12.12.11

um punhado de pó


Com humor tipicamente britânico, Kingsley Amis teria dito que Evelyn Waugh é “a marvellous writer, but one of a sort peculiarly likely to write a bad book at any moment” (“um escritor maravilhoso, mas de um tipo que poderia escrever um mau livro a qualquer momento”). “A Handful of Dust” (“Um punhado de pó”), considerado um dos melhores romances de Waugh, não parece encaixar-se nem na categoria do maravilhoso nem na coleção de maus livros incidentais.
O romance combina um tanto artificialmente duas histórias de um mesmo personagem: de um lado, o fim do casamento do protagonista, em Londres, em razão do caso “extra-marital” (se cabe o eufemismo) de sua mulher; de outro, sua expiação e exílio no exótico, numa expedição à Amazônia. A sensação é de quebra: a história londrina é bruscamente interrompida para se dar início a um conto de viagem. O enxerto não chega a surpreender quando se lê a entrevista que Waugh concedeu à Paris Review: o escritor afirma que o ponto de partida do romance foi um conto seu que corresponderia à parte final do livro. Sua curiosidade ante o passado do personagem do conto o teria motivado a “completar” sua história de vida.
A história, aliás, é bastante simples. Tony e Brenda Last vivem a monotonia de seu casamento nos arredores de Londres, na casa gótica de Hetton em que Tony viveu sua infância e, já adulto, encontrou sua razão de viver. Brenda se apaixona por Beaver, londrino pobre, pretensioso e arrivista, e passa a viver em Londres, com a desculpa dos estudos de economia na faculdade. Com a morte do filho único dos Last, Brenda se separa de Tony, e este, desiludido, segue em expedição à Amazônia, o começo do conto enxertado. Lá torna-se o leitor cativo de um homem analfabeto, que o obriga a ler para ele textos de Dickens em voz alta e priva-o dos meios de voltar à civilização. Com a suposta morte de Tony, Hetton é herdada por seus primos, enquanto Brenda, sem dote a oferecer, é abandonada por Beaver e acaba por casar-se com um terceiro homem.
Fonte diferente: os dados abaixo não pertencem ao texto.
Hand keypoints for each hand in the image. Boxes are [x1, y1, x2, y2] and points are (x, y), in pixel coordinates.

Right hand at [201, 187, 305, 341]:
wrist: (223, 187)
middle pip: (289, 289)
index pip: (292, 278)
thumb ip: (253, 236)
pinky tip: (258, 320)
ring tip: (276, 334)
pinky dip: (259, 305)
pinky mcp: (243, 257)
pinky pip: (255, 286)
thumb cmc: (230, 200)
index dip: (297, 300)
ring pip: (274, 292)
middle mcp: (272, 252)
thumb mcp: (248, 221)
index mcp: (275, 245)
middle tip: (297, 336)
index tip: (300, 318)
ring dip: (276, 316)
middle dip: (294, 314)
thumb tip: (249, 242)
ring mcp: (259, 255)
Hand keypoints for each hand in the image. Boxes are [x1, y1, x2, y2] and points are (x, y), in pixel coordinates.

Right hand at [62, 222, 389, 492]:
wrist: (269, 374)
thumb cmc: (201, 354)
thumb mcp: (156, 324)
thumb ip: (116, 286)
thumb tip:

O que desagrada na construção da trama é a imotivação dos acontecimentos. O leitor não se convence de que deveriam ocorrer ou de que, uma vez concretizados, soam verossímeis. O caso entre Brenda e Beaver nasce do nada: não parece haver atração ou empatia entre os dois; é um caso descarnado, deserotizado. Waugh prefere descrever a casa de Hetton a criar uma atmosfera de envolvimento amoroso que pudesse desencadear o affair. A morte do filho, por sua vez, não provoca o impacto esperado em Tony ou em Brenda: reagem friamente, britanicamente demais. Tony tampouco se altera de modo passional com a descoberta da traição: até admite simular seu próprio adultério para facilitar o divórcio. Reagirá apenas quando descobrir que Brenda quer uma elevada pensão para “comprar” o casamento com Beaver, o que implicará a perda da casa de Hetton. E, ao cabo, o homem da pacata Hetton, daquele mundo provinciano, resolve ir para onde, tendo a seu dispor o mundo inteiro? Para a Amazônia, em busca de uma cidade indígena misteriosa. Nenhuma dessas situações convence.
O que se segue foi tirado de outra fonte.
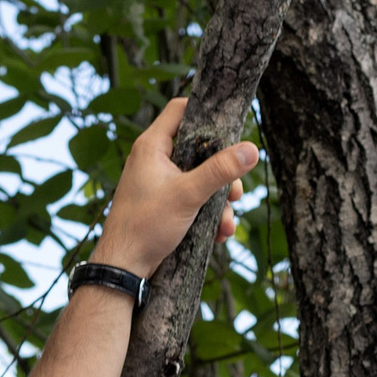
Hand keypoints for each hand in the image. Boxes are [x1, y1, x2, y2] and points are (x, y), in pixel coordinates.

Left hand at [95, 96, 257, 278]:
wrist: (124, 266)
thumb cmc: (146, 225)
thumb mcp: (189, 194)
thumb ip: (220, 170)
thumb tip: (252, 149)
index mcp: (153, 146)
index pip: (181, 110)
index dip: (207, 113)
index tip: (231, 128)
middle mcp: (155, 160)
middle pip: (199, 149)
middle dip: (222, 173)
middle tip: (234, 192)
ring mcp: (160, 183)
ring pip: (200, 179)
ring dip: (218, 201)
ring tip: (226, 224)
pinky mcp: (164, 204)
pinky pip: (193, 200)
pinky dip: (207, 215)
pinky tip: (218, 233)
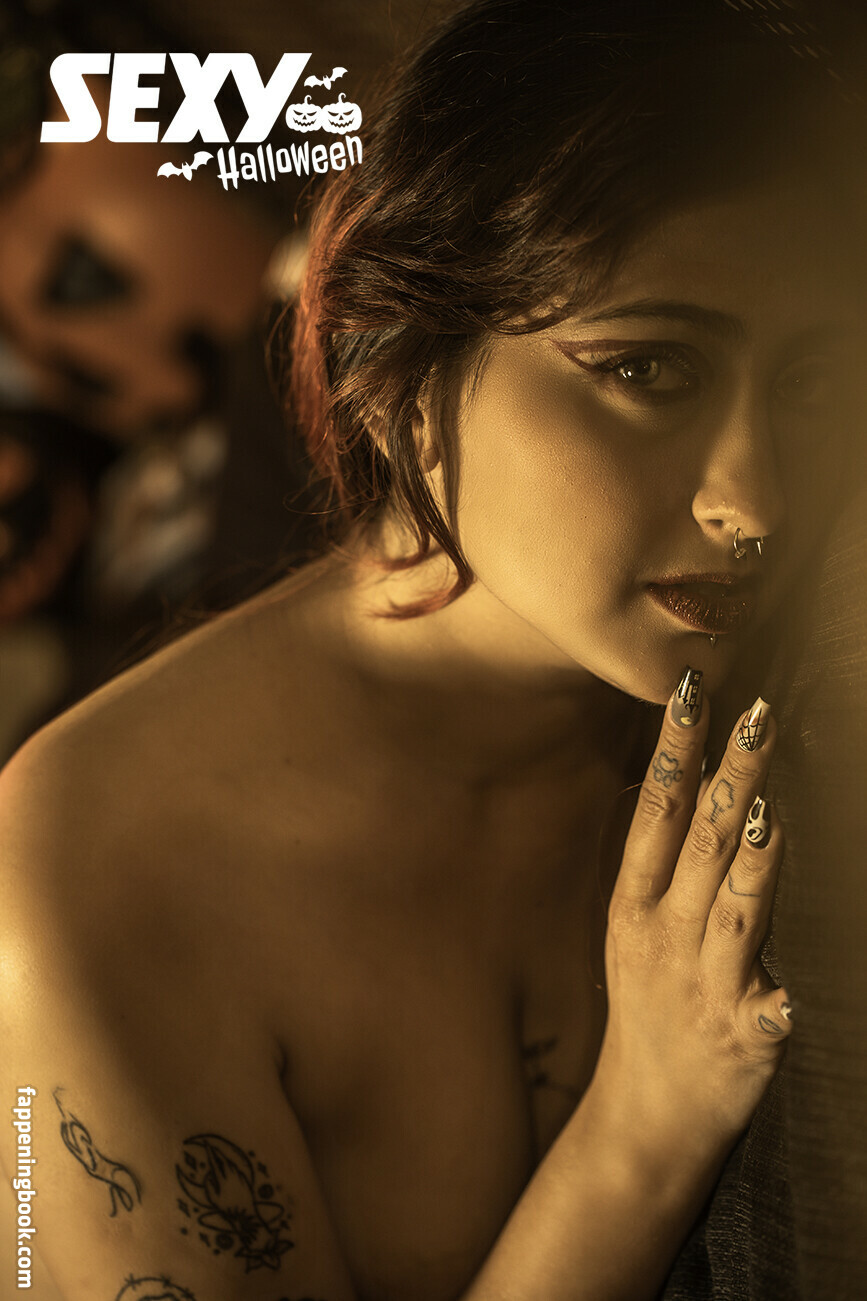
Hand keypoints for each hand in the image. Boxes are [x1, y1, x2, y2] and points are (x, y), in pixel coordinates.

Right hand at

Por trás das ações inverossímeis, circulam personagens desinteressantes, que não despertam simpatia ou empatia no leitor. No mais das vezes, causam aversão: o cinismo de Brenda, a ingenuidade de Tony. Não há, aliás, personagem razoável. A hipocrisia e o egoísmo reinarão em Londres ou na selva.
Se o livro envolve o leitor em algumas partes, o faz pela indignação, pela expectativa de que o autor corrija a história, dê a ela um pouco de credibilidade, como quando Tony finalmente se recusa a conceder o divórcio e uma alta pensão a Brenda. O próprio autor reconhece, na mesma entrevista da Paris Review, não dar importância à psicologia dos personagens: ele se diz interessado em acontecimentos, circunstâncias, diálogos. Ocorre que a psicologia se revela nos acontecimentos, e é a coerência dos eventos que dará forma à cabeça dos personagens.
“A Handful of Dust” é uma leitura fácil, com seus diálogos freqüentes e fluentes. Waugh encadeia com leveza pequenas cenas e diálogos. Mais longo é o “conto final”, que também tem seu charme, mas sobressai como um corpo estranho no romance. O conto foi uma forma divertida que Waugh encontrou para ajustar contas com o legado de Dickens: por ser brilhante e grandioso, Dickens tormou-se a prisão do inglês, leitor-prisioneiro, que dele não consegue libertar-se.
Infelizmente, o romance de Waugh não está à altura do velho Dickens nem do belo verso de T.S.Eliot que inspirou seu titulo.